─── Document passage

- Location of Olympian Village, Missouri
- Coordinates: 38°08′05″N 90°27′29″W﻿ / ﻿38.13472°N 90.45806°W
- Country: United States
- State: Missouri
- County: Jefferson

Area
- • Total: 0.52 sq mi (1.35 km^{2})
- • Land: 0.52 sq mi (1.35 km^{2})
- • Water: 0 sq mi (0.00 km^{2})
- Elevation: 666 ft (203 m)

Population (2020)
- • Total: 719
- • Density: 1,380.3/sq mi (532.93/km^{2})
- Time zone: UTC-6 (Central (CST))
- • Summer (DST): UTC-5 (CDT)
- ZIP code: 63020
- Area code: 636
- FIPS code: 29-54686
- GNIS feature ID: 2396063

= Olympian Village, Missouri =

Olympian Village is a city in Jefferson County, Missouri, United States. As of the 2020 census, Olympian Village had a population of 719. The city was named in honor of Greek myth and culture. Some street names include Parthenon Drive, Kronos Drive, Hercules Place, Plato Place, and Pheidippides Place.
==Geography==

According to the United States Census Bureau, the city has a total area of 0.57 sqmi, all land.

==Government==
Olympian Village is a fourth class city incorporated in 1965, which consists primarily of a single subdivision of single-family homes built in the 1960s.

==Public safety==
Olympian Village is serviced by the part paid, part volunteer, Hematite Fire Protection District which operates a station nearby, about halfway between Olympian Village and nearby Festus. Olympian Village was served by its own police department, which was a volunteer program until 2005, when state and federal grants allowed for a full-time, paid police department. In 2009, local officials disbanded the department due to a lack of funding. Service resumed in 2010 in the form of another volunteer police department, where officers worked without pay. Joachim-Plattin Ambulance District operates station 4 in Olympian Village which is staffed 24 hours per day, year-round.

==Demographics==

Historical population
| Census | Pop. | Note | %± |
| 1970 | 399 |  | — |
| 1980 | 774 |  | 94.0% |
| 1990 | 752 |  | −2.8% |
| 2000 | 669 |  | −11.0% |
| 2010 | 774 |  | 15.7% |
| 2020 | 719 |  | −7.1% |
U.S. Decennial Census

===2010 census===
As of the census of 2010, there were 719 people, 246 households, and 201 families living in the city. The population density was 1357.9 PD/sqmi. There were 264 housing units at an average density of 463.2 /sqmi. The racial makeup of the city was 97.3% White, 0.4% African American, 0.3% Native American, 0.5% Asian, 0.4% from other races, and 1.2% from two or more races. Hispanic or Latino of any race were 1.6% of the population.

──────
─── Information given

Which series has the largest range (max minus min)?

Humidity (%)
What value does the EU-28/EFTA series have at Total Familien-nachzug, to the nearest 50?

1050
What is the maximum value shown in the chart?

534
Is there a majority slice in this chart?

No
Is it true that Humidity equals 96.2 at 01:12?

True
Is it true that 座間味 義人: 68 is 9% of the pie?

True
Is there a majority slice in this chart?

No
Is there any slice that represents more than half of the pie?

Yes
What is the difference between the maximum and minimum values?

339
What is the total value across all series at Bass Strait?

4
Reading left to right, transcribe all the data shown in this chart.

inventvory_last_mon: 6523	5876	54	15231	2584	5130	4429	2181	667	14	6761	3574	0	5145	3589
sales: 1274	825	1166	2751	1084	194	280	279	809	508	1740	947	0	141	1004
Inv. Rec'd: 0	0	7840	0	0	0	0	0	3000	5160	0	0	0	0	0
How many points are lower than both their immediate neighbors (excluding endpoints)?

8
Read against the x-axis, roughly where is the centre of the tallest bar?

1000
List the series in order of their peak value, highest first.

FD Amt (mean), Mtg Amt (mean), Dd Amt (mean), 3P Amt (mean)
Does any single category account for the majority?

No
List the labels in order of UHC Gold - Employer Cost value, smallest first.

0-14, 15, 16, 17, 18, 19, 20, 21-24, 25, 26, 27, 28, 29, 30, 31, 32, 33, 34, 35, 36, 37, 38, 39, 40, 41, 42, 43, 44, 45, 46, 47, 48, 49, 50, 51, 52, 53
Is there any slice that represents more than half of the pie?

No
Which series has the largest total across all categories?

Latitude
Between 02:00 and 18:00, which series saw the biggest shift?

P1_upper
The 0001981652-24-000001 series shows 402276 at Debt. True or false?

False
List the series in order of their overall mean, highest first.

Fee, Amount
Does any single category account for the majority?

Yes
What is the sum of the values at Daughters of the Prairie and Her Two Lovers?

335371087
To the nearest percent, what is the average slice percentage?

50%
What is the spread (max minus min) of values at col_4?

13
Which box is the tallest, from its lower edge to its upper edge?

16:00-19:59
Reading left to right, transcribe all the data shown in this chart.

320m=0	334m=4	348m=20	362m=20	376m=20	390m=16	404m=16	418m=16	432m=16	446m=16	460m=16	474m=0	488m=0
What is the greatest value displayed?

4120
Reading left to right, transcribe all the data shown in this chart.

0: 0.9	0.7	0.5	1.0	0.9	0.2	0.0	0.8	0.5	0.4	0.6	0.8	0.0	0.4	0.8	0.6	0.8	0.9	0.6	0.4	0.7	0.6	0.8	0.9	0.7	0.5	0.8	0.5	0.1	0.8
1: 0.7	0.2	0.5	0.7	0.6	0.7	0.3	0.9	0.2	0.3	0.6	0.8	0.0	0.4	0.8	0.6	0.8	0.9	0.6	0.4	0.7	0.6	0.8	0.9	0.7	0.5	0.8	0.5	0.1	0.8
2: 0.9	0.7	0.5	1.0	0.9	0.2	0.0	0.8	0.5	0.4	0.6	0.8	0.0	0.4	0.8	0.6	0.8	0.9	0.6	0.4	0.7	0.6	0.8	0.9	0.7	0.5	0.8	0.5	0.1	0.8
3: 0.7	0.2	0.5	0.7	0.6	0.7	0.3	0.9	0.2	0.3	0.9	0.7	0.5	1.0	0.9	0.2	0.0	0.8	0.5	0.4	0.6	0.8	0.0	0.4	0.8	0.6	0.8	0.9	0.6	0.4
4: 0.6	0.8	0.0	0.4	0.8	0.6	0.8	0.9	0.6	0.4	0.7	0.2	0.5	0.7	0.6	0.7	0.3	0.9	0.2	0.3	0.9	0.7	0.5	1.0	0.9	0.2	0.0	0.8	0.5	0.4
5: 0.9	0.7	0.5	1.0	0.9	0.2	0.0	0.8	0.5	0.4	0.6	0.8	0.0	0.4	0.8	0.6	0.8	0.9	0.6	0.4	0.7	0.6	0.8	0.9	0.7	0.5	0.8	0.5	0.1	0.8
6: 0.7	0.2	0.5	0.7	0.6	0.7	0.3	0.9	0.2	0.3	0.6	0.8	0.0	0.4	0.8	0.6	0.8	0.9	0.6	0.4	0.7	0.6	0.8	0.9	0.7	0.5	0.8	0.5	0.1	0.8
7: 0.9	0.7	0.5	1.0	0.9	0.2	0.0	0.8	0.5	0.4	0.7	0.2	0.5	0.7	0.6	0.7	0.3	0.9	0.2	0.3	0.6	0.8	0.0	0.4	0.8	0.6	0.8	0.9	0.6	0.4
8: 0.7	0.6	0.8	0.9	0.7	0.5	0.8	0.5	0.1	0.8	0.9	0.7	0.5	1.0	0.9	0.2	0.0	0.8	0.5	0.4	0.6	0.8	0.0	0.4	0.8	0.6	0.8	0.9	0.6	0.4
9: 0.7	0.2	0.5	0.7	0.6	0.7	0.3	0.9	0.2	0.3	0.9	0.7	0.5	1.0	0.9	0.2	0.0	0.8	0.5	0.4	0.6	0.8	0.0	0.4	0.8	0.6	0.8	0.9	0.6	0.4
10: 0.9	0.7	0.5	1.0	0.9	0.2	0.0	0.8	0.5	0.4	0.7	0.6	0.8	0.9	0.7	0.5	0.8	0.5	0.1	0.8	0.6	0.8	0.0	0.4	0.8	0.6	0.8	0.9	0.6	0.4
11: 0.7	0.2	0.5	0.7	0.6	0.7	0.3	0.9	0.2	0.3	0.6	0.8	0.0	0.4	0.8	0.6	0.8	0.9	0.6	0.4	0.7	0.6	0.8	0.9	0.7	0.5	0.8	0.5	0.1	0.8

──────

Exercises:
a) Output the Olympian Village article word for word, from "Olympian Village is a city" to "sqmi, all land.".
b) List every street name given in the Olympian Village article.
Rely only on the Olympian Village article, not on the data.

Response list:
a)
Olympian Village is a city in Jefferson County, Missouri, United States. As of the 2020 census, Olympian Village had a population of 719. The city was named in honor of Greek myth and culture. Some street names include Parthenon Drive, Kronos Drive, Hercules Place, Plato Place, and Pheidippides Place.
==Geography==

According to the United States Census Bureau, the city has a total area of 0.57 sqmi, all land.

b) Parthenon Drive, Kronos Drive, Hercules Place, Plato Place, Pheidippides Place